### Passage provided
★ ★ ★

The word Gospel means ‘good news’ because it is the best news that any human being can receive. It is the news that God’s love has been embodied in the flesh and blood of the most perfect man who has ever walked on this earth so that he could transmit it to us too. All those who came to love him, not only wanted to be close to him and to be with him always, but to enter into him, to experience the love that had inspired them, and which animated him. After his Resurrection, this became possible like never before. The enduring love of the first Christians became for them like a mystical ladder, enabling their love to rise to him and his love to descend into them. This love would gradually draw them up into him and into what was later called his Mystical Body.

At the very beginning many Christians had known and come to love Jesus while he was on earth, but as time went by this ‘happy few’ grew smaller and smaller. Nevertheless, the memories were handed down so that new generations could also come to know and love the most adorable man who ever lived. In order to help those who never knew him personally to come to know and love him, a new form of mental prayer was born that had never been known before. It came to be called  Christian meditation. Even in the pagan world, there had been mental prayer, called ‘meditation’. It involved using all sorts of different man-made methods and techniques to try to gain experiences of the divine.

Meditation After the Resurrection

After the Resurrection, however,  the word meditation was given a new Christian meaning.  Using the memories of those who had known and loved Jesus in the past, and reading what was written about him in the scriptures, the early Christians were introduced to this new form of mental prayer.  They were taught to use their memories and their imaginations to bring Jesus back to life in their hearts and minds. It was here that the most loveable person who ever lived was reborn again to be loved once more. When this love grew and grew with frequent meditations on all Jesus had said and done, a fervour fired their hearts and minds. Love, by its very nature desires union; it desires to be united with the one whose love has set them alight. The union for which they began to yearn then was nothing less than union with Jesus. In his Confessions St Augustine put it this way: “You have made us for yourself, O Lord, and our heart is restless until it rests in you.”

Union

Although it is quite possible to love someone who once lived in the past, it is quite impossible to be united with them; after all, they are dead. However, the same Jesus who once lived on this earth is, thanks to his Resurrection, alive now in the present, where the union for which they desired can be consummated. I say can, because there is such a moral disparity between him and us that before that union can take place a deep spiritual purification has to prepare us. It is at this point that the meditation that had become pleasant and rewarding suddenly comes to an end. The reason is simply this – the pure desire for union reaches outward and upward, as it were, to enter into Christ as he is now in his risen glory, but the rest of us remains behind where we will remain until we are sufficiently purified to follow our hearts’ desire. In the operetta Iolanthe, the hero, Strephon,  is a half fairy and half human, half spiritual and half physical. So he complains that although his spiritual half can pass under a door, through a crack in the window, or through a keyhole, his physical half cannot. It is the same with us, although our spiritual yearning reaches up to God, our physical self cannot follow it, at least until it becomes purified or ‘spiritualised’ by the Holy Spirit.

★ ★ ★

### Records supplied
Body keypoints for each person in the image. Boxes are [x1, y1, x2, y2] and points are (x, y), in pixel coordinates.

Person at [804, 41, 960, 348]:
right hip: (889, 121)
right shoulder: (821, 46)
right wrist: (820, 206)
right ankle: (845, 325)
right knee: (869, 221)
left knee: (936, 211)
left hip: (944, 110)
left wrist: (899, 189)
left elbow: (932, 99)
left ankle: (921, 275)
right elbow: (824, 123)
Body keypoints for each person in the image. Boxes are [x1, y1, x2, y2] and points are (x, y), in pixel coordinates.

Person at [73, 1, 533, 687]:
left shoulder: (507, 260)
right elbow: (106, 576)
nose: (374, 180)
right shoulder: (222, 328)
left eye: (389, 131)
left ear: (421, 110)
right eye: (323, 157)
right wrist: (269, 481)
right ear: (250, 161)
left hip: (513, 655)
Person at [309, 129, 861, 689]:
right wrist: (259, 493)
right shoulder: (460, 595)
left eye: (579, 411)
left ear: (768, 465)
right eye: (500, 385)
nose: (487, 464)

★ ★ ★

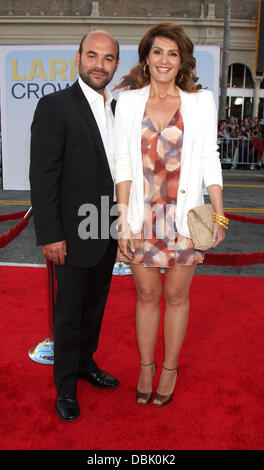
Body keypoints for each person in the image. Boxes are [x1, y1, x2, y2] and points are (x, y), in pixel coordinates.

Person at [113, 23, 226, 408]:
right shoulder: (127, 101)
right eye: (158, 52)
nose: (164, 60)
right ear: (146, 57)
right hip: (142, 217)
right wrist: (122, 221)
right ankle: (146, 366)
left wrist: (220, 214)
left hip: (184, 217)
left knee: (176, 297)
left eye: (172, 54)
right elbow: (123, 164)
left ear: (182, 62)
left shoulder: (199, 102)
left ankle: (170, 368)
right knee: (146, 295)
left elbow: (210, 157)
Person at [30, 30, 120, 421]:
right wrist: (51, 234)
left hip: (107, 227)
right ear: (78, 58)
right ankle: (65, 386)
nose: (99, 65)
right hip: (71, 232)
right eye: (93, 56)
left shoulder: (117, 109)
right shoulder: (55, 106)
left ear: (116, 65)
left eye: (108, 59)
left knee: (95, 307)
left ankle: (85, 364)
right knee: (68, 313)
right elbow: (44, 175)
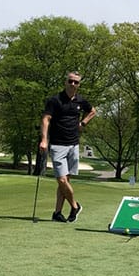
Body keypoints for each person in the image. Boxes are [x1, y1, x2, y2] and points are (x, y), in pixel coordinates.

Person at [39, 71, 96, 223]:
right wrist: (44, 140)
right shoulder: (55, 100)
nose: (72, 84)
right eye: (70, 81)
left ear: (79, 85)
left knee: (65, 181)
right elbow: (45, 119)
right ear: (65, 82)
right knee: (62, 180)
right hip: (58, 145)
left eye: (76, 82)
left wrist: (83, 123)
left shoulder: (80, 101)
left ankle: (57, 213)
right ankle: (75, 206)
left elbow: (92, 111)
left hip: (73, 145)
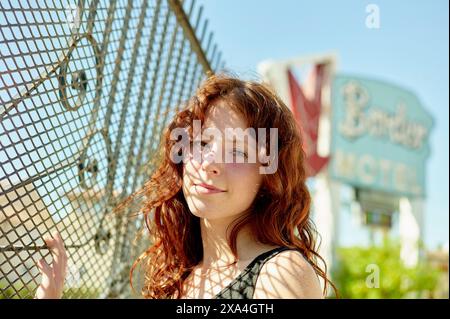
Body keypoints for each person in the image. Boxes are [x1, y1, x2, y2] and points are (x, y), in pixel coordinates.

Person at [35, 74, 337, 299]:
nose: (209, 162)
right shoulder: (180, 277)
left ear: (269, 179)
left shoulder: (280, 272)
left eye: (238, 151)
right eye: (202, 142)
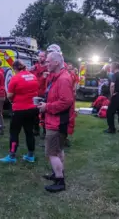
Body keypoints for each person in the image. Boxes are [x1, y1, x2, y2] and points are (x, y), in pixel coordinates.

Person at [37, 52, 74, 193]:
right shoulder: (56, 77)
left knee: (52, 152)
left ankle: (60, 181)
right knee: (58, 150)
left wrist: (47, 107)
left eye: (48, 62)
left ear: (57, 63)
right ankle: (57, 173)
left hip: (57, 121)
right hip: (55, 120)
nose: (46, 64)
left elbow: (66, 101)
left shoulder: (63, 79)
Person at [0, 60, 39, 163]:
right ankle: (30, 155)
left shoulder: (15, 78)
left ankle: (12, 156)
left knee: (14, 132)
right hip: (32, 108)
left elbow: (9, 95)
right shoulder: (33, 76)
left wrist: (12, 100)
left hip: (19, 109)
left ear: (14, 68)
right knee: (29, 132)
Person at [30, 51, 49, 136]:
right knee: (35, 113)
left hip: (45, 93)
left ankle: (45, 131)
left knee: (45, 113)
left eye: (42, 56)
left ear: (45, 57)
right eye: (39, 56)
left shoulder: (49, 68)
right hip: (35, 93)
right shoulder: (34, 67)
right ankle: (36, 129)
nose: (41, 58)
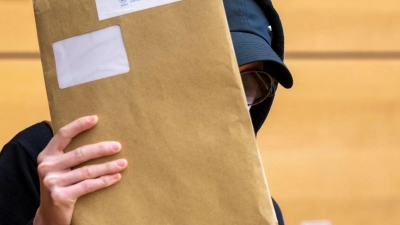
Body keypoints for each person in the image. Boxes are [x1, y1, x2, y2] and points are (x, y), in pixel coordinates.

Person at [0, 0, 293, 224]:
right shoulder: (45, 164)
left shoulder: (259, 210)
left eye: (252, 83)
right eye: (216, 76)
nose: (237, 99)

★ ★ ★

### Required work
a: From the passage on Christian meditation, retype the part starting at "The word Gospel" and ending at "his Mystical Body.".
b: For each statement, decide whether the passage on Christian meditation agrees with it, answering yes or no and quoting the words that decide it: (i) The word Gospel means "good news." (ii) Pagan meditation relied on man-made methods and techniques. (iii) In Iolanthe, Strephon is entirely human.
c: According to the passage on Christian meditation, in which work did St Augustine write that our heart is restless until it rests in God?
You can complete everything here without the records.

### Answers provided
a:
The word Gospel means ‘good news’ because it is the best news that any human being can receive. It is the news that God’s love has been embodied in the flesh and blood of the most perfect man who has ever walked on this earth so that he could transmit it to us too. All those who came to love him, not only wanted to be close to him and to be with him always, but to enter into him, to experience the love that had inspired them, and which animated him. After his Resurrection, this became possible like never before. The enduring love of the first Christians became for them like a mystical ladder, enabling their love to rise to him and his love to descend into them. This love would gradually draw them up into him and into what was later called his Mystical Body.

b:
(i) Yes: "The word Gospel means ‘good news’"
(ii) Yes: "It involved using all sorts of different man-made methods and techniques to try to gain experiences of the divine."
(iii) No: "is a half fairy and half human, half spiritual and half physical"

c: His Confessions.